Rewrite the data below, replacing "Toggle theme" with "Switch theme" wherever it occurs and leaving everything else unchanged.
__________________________________________________
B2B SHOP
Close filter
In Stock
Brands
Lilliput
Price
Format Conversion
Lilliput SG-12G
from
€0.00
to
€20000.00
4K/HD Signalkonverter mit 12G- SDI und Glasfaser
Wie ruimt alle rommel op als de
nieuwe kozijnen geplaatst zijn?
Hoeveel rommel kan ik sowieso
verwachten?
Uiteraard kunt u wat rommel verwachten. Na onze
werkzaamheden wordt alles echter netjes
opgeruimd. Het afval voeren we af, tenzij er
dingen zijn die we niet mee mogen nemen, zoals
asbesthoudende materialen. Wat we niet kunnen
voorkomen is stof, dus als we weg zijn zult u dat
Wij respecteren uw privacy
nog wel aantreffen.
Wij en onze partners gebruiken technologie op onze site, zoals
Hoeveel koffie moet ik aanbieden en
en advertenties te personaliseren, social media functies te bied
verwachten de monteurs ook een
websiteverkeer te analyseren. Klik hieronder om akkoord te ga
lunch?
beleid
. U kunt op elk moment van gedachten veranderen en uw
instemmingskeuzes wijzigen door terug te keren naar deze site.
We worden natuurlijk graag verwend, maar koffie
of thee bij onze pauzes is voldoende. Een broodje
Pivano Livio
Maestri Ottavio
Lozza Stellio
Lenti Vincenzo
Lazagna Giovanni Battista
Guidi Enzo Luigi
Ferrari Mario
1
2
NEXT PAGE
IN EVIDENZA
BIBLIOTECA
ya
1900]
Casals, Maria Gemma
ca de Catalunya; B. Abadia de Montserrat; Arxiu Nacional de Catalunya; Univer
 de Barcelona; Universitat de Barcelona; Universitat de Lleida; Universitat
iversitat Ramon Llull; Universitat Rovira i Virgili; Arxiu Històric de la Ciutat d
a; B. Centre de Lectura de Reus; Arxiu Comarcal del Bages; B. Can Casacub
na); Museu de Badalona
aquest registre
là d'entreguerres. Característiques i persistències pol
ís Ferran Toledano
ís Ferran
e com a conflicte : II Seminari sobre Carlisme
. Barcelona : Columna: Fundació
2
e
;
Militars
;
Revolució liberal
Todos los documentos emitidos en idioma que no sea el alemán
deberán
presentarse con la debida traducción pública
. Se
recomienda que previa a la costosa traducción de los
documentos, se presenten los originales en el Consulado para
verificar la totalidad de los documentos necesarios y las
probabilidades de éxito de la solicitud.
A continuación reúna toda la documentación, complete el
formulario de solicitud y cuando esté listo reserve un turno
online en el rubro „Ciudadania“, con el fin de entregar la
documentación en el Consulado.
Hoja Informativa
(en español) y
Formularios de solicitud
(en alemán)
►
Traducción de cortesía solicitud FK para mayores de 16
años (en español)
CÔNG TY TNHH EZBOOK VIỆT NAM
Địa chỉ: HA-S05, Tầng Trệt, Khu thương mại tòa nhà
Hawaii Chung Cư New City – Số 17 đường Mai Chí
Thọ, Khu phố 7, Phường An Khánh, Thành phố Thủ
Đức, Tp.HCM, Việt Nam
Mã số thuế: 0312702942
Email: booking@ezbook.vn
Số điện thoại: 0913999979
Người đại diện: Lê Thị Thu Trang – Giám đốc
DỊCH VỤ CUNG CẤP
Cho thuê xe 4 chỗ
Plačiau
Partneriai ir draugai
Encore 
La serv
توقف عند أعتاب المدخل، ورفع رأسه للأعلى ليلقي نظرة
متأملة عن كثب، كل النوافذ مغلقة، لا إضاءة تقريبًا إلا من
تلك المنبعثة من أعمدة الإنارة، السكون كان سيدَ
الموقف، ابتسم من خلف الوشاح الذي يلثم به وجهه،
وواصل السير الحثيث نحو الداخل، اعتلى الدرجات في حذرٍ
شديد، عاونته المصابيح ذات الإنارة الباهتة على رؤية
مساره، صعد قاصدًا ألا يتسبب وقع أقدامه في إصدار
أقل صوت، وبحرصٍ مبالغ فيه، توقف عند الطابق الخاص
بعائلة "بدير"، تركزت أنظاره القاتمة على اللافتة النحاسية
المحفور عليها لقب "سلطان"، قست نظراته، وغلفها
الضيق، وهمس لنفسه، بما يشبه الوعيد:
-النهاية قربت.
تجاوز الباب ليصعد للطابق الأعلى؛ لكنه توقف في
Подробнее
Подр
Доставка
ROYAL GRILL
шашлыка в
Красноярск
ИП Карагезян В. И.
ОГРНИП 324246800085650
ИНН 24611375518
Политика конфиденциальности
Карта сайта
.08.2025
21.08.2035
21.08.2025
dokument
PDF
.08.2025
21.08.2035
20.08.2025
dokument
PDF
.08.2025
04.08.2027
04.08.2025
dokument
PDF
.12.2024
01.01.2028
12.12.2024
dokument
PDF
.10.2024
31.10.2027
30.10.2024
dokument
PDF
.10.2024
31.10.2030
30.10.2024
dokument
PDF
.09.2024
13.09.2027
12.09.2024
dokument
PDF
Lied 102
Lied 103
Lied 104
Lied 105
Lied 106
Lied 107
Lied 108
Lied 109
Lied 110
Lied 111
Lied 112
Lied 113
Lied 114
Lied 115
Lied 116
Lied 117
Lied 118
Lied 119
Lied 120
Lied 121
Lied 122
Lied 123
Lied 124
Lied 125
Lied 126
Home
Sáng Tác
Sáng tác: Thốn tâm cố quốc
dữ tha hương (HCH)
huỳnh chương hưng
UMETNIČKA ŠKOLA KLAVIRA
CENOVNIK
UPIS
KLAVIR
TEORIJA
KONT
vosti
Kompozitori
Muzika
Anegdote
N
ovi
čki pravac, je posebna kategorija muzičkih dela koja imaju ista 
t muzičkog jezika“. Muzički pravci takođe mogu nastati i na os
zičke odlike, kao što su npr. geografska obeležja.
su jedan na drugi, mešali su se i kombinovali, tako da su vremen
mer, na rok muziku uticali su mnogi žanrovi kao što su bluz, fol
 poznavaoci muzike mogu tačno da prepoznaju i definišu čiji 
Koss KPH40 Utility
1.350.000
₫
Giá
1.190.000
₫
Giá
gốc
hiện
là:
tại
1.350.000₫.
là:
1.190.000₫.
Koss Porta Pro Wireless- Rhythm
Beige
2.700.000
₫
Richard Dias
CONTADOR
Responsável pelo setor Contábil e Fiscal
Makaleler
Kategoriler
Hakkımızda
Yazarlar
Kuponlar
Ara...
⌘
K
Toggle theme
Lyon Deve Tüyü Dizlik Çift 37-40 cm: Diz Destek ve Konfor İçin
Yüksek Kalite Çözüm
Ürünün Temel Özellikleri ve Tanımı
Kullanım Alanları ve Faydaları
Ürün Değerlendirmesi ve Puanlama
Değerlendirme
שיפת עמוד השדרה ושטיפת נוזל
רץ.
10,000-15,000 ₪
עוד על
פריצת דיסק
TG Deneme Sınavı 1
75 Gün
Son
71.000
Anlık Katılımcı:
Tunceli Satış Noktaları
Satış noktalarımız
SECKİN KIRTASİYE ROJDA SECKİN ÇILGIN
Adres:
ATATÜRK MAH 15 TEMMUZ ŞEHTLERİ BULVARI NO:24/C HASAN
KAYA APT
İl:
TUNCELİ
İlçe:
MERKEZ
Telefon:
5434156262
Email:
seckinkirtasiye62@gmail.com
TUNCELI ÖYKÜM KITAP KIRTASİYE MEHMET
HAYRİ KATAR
__________________________________________________
[OUTPUT]
B2B SHOP
Close filter
In Stock
Brands
Lilliput
Price
Format Conversion
Lilliput SG-12G
from
€0.00
to
€20000.00
4K/HD Signalkonverter mit 12G- SDI und Glasfaser
Wie ruimt alle rommel op als de
nieuwe kozijnen geplaatst zijn?
Hoeveel rommel kan ik sowieso
verwachten?
Uiteraard kunt u wat rommel verwachten. Na onze
werkzaamheden wordt alles echter netjes
opgeruimd. Het afval voeren we af, tenzij er
dingen zijn die we niet mee mogen nemen, zoals
asbesthoudende materialen. Wat we niet kunnen
voorkomen is stof, dus als we weg zijn zult u dat
Wij respecteren uw privacy
nog wel aantreffen.
Wij en onze partners gebruiken technologie op onze site, zoals
Hoeveel koffie moet ik aanbieden en
en advertenties te personaliseren, social media functies te bied
verwachten de monteurs ook een
websiteverkeer te analyseren. Klik hieronder om akkoord te ga
lunch?
beleid
. U kunt op elk moment van gedachten veranderen en uw
instemmingskeuzes wijzigen door terug te keren naar deze site.
We worden natuurlijk graag verwend, maar koffie
of thee bij onze pauzes is voldoende. Een broodje
Pivano Livio
Maestri Ottavio
Lozza Stellio
Lenti Vincenzo
Lazagna Giovanni Battista
Guidi Enzo Luigi
Ferrari Mario
1
2
NEXT PAGE
IN EVIDENZA
BIBLIOTECA
ya
1900]
Casals, Maria Gemma
ca de Catalunya; B. Abadia de Montserrat; Arxiu Nacional de Catalunya; Univer
 de Barcelona; Universitat de Barcelona; Universitat de Lleida; Universitat
iversitat Ramon Llull; Universitat Rovira i Virgili; Arxiu Històric de la Ciutat d
a; B. Centre de Lectura de Reus; Arxiu Comarcal del Bages; B. Can Casacub
na); Museu de Badalona
aquest registre
là d'entreguerres. Característiques i persistències pol
ís Ferran Toledano
ís Ferran
e com a conflicte : II Seminari sobre Carlisme
. Barcelona : Columna: Fundació
2
e
;
Militars
;
Revolució liberal
Todos los documentos emitidos en idioma que no sea el alemán
deberán
presentarse con la debida traducción pública
. Se
recomienda que previa a la costosa traducción de los
documentos, se presenten los originales en el Consulado para
verificar la totalidad de los documentos necesarios y las
probabilidades de éxito de la solicitud.
A continuación reúna toda la documentación, complete el
formulario de solicitud y cuando esté listo reserve un turno
online en el rubro „Ciudadania“, con el fin de entregar la
documentación en el Consulado.
Hoja Informativa
(en español) y
Formularios de solicitud
(en alemán)
►
Traducción de cortesía solicitud FK para mayores de 16
años (en español)
CÔNG TY TNHH EZBOOK VIỆT NAM
Địa chỉ: HA-S05, Tầng Trệt, Khu thương mại tòa nhà
Hawaii Chung Cư New City – Số 17 đường Mai Chí
Thọ, Khu phố 7, Phường An Khánh, Thành phố Thủ
Đức, Tp.HCM, Việt Nam
Mã số thuế: 0312702942
Email: booking@ezbook.vn
Số điện thoại: 0913999979
Người đại diện: Lê Thị Thu Trang – Giám đốc
DỊCH VỤ CUNG CẤP
Cho thuê xe 4 chỗ
Plačiau
Partneriai ir draugai
Encore 
La serv
توقف عند أعتاب المدخل، ورفع رأسه للأعلى ليلقي نظرة
متأملة عن كثب، كل النوافذ مغلقة، لا إضاءة تقريبًا إلا من
تلك المنبعثة من أعمدة الإنارة، السكون كان سيدَ
الموقف، ابتسم من خلف الوشاح الذي يلثم به وجهه،
وواصل السير الحثيث نحو الداخل، اعتلى الدرجات في حذرٍ
شديد، عاونته المصابيح ذات الإنارة الباهتة على رؤية
مساره، صعد قاصدًا ألا يتسبب وقع أقدامه في إصدار
أقل صوت، وبحرصٍ مبالغ فيه، توقف عند الطابق الخاص
بعائلة "بدير"، تركزت أنظاره القاتمة على اللافتة النحاسية
المحفور عليها لقب "سلطان"، قست نظراته، وغلفها
الضيق، وهمس لنفسه، بما يشبه الوعيد:
-النهاية قربت.
تجاوز الباب ليصعد للطابق الأعلى؛ لكنه توقف في
Подробнее
Подр
Доставка
ROYAL GRILL
шашлыка в
Красноярск
ИП Карагезян В. И.
ОГРНИП 324246800085650
ИНН 24611375518
Политика конфиденциальности
Карта сайта
.08.2025
21.08.2035
21.08.2025
dokument
PDF
.08.2025
21.08.2035
20.08.2025
dokument
PDF
.08.2025
04.08.2027
04.08.2025
dokument
PDF
.12.2024
01.01.2028
12.12.2024
dokument
PDF
.10.2024
31.10.2027
30.10.2024
dokument
PDF
.10.2024
31.10.2030
30.10.2024
dokument
PDF
.09.2024
13.09.2027
12.09.2024
dokument
PDF
Lied 102
Lied 103
Lied 104
Lied 105
Lied 106
Lied 107
Lied 108
Lied 109
Lied 110
Lied 111
Lied 112
Lied 113
Lied 114
Lied 115
Lied 116
Lied 117
Lied 118
Lied 119
Lied 120
Lied 121
Lied 122
Lied 123
Lied 124
Lied 125
Lied 126
Home
Sáng Tác
Sáng tác: Thốn tâm cố quốc
dữ tha hương (HCH)
huỳnh chương hưng
UMETNIČKA ŠKOLA KLAVIRA
CENOVNIK
UPIS
KLAVIR
TEORIJA
KONT
vosti
Kompozitori
Muzika
Anegdote
N
ovi
čki pravac, je posebna kategorija muzičkih dela koja imaju ista 
t muzičkog jezika“. Muzički pravci takođe mogu nastati i na os
zičke odlike, kao što su npr. geografska obeležja.
su jedan na drugi, mešali su se i kombinovali, tako da su vremen
mer, na rok muziku uticali su mnogi žanrovi kao što su bluz, fol
 poznavaoci muzike mogu tačno da prepoznaju i definišu čiji 
Koss KPH40 Utility
1.350.000
₫
Giá
1.190.000
₫
Giá
gốc
hiện
là:
tại
1.350.000₫.
là:
1.190.000₫.
Koss Porta Pro Wireless- Rhythm
Beige
2.700.000
₫
Richard Dias
CONTADOR
Responsável pelo setor Contábil e Fiscal
Makaleler
Kategoriler
Hakkımızda
Yazarlar
Kuponlar
Ara...
⌘
K
Switch theme
Lyon Deve Tüyü Dizlik Çift 37-40 cm: Diz Destek ve Konfor İçin
Yüksek Kalite Çözüm
Ürünün Temel Özellikleri ve Tanımı
Kullanım Alanları ve Faydaları
Ürün Değerlendirmesi ve Puanlama
Değerlendirme
שיפת עמוד השדרה ושטיפת נוזל
רץ.
10,000-15,000 ₪
עוד על
פריצת דיסק
TG Deneme Sınavı 1
75 Gün
Son
71.000
Anlık Katılımcı:
Tunceli Satış Noktaları
Satış noktalarımız
SECKİN KIRTASİYE ROJDA SECKİN ÇILGIN
Adres:
ATATÜRK MAH 15 TEMMUZ ŞEHTLERİ BULVARI NO:24/C HASAN
KAYA APT
İl:
TUNCELİ
İlçe:
MERKEZ
Telefon:
5434156262
Email:
seckinkirtasiye62@gmail.com
TUNCELI ÖYKÜM KITAP KIRTASİYE MEHMET
HAYRİ KATAR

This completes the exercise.